One the same note, if all you need is a quick animation when a button is
clicked, and some extremely trivial dynamic elements on the page, a large
framework like Sproutcore is going to just get in your way, and you'll spend
more time trying to learn how the hell to use the damn thing and twist it into
doing a task that's outside of its primary purpose.

In short: use the right tool for the job. The anti-framework posts to come out
of the woodwork this morning on HN are pretty disheartening. I sincerely doubt
anyone that's completely against using a framework has ever written a large
application that they need to support, that didn't end up as a giant mess of
spaghetti code stringing libraries together haphazardly.

------
nadam
Lots of people say that they prefer libraries over frameworks. I agree in that
if possible I try to avoid the overuse of frameworks. But this cannot be
decided on an abstract level, it depends on what functionality I want to use
the framework/library for. How clear it is what the framework have to do, how
mature is its philosophy about what it have to do?
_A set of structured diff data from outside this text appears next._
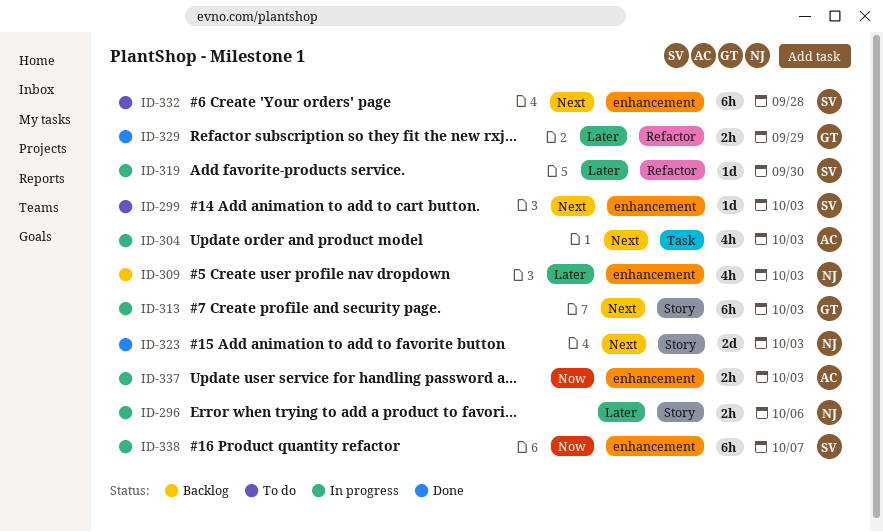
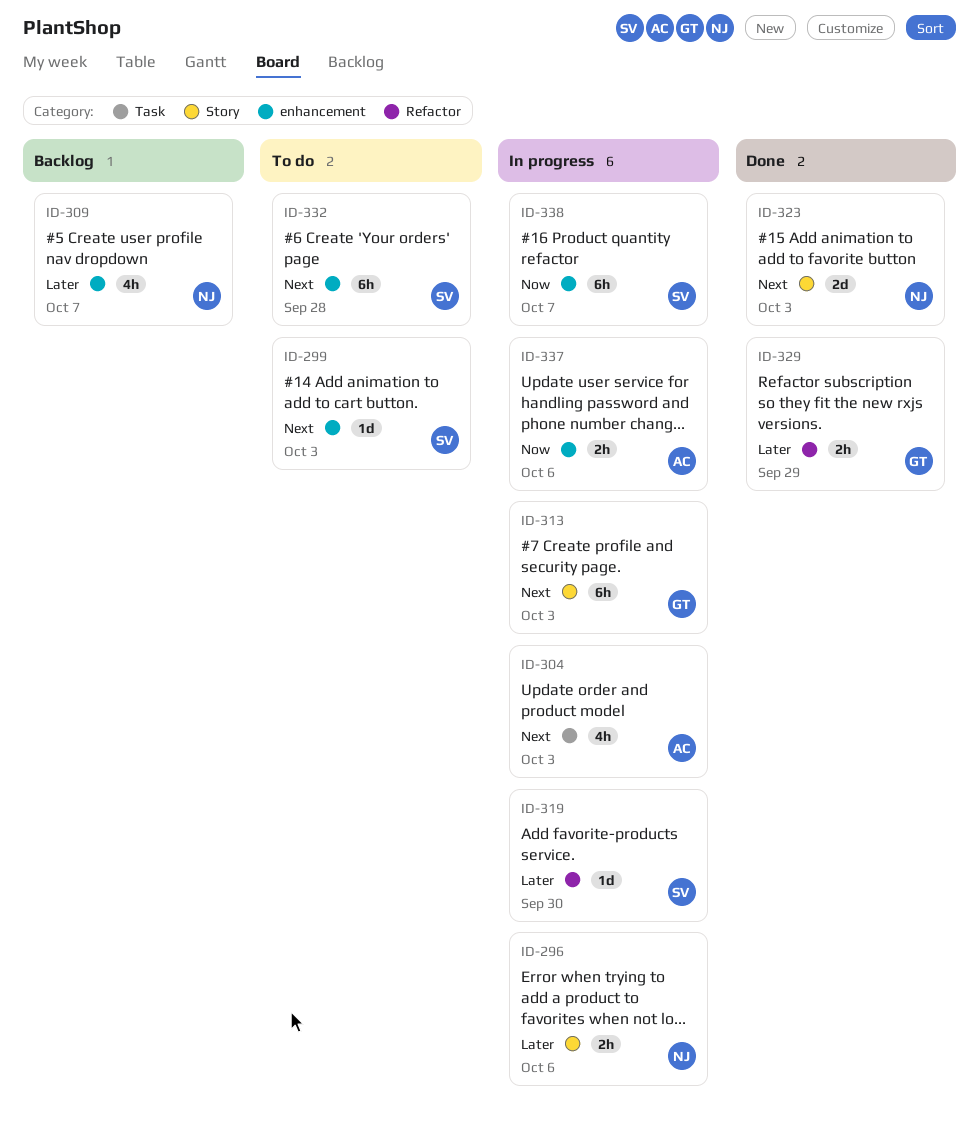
ID-309, due: Oct 3 -> Oct 7
ID-337, due: Oct 3 -> Oct 6

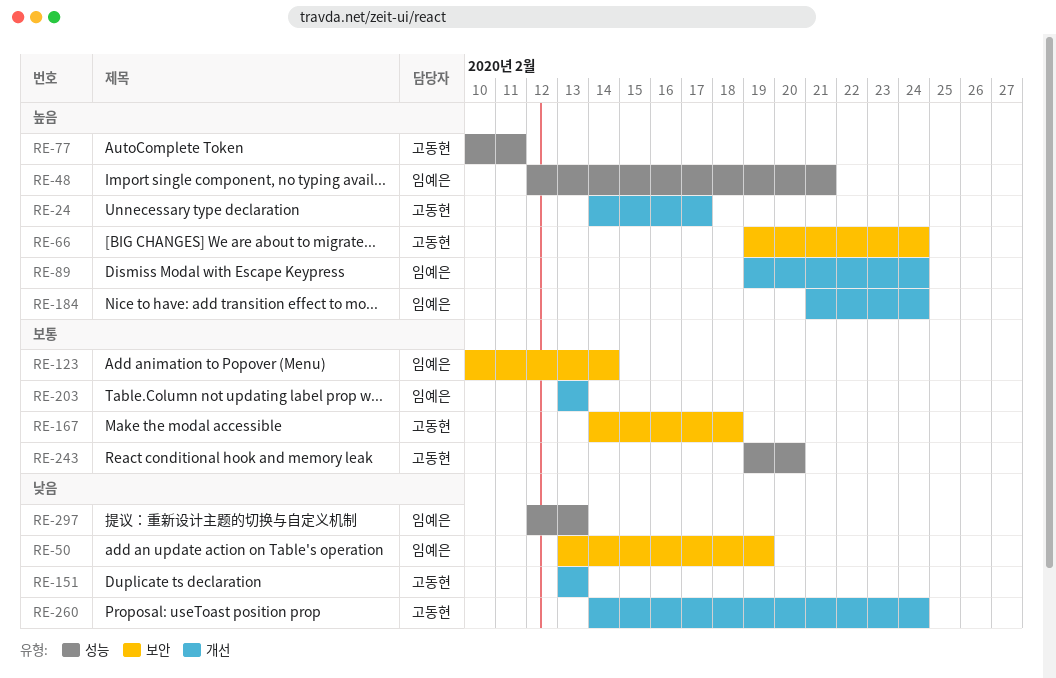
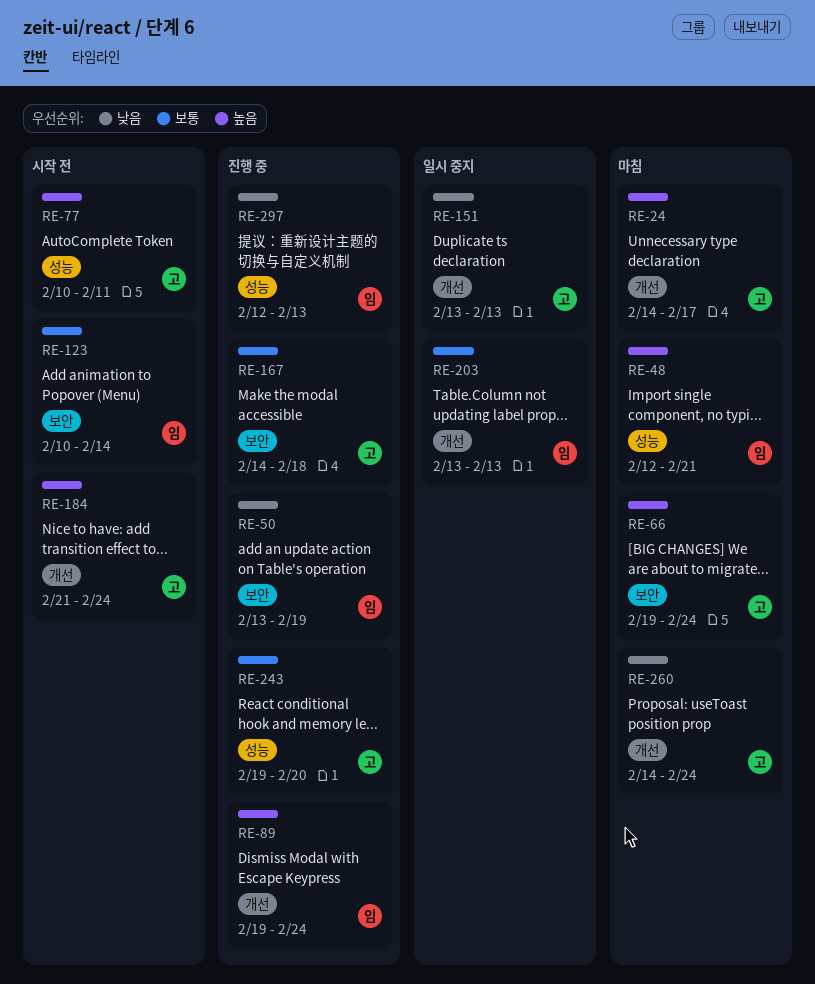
RE-184, owner: 임예은 -> 고동현

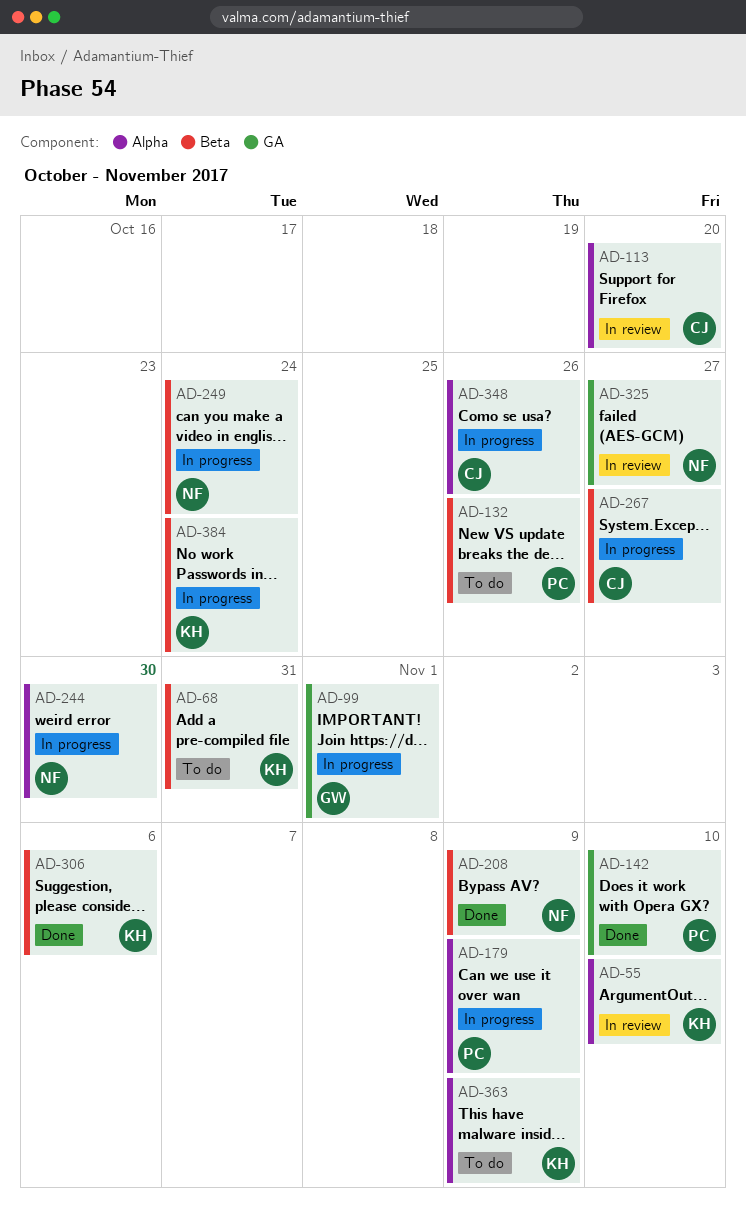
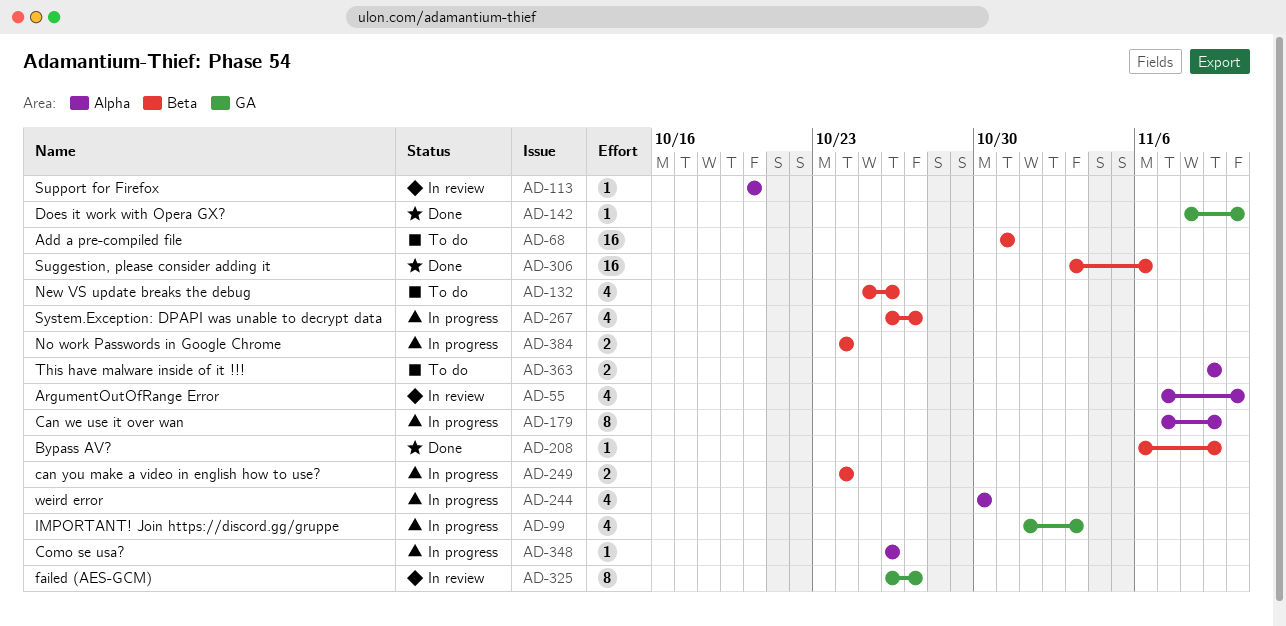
AD-99, due: Nov 1 -> Nov 3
For example almost
everybody use the following huge and sometimes quite restrictive frameworks:

\- operating systems

\- Windowing/component frameworks for GUI (like Java Swing)

\- and of course in case of web development the browser itself.

------
scelerat
For sufficiently large projects, the choice is not "library vs framework" but
"use someone else's framework vs write my own."

If you have the time and the expertise for the latter, great! Otherwise, do
some research and understand the benefits and compromises.

------
shimsham
This is like comparing Airfix and Mecano.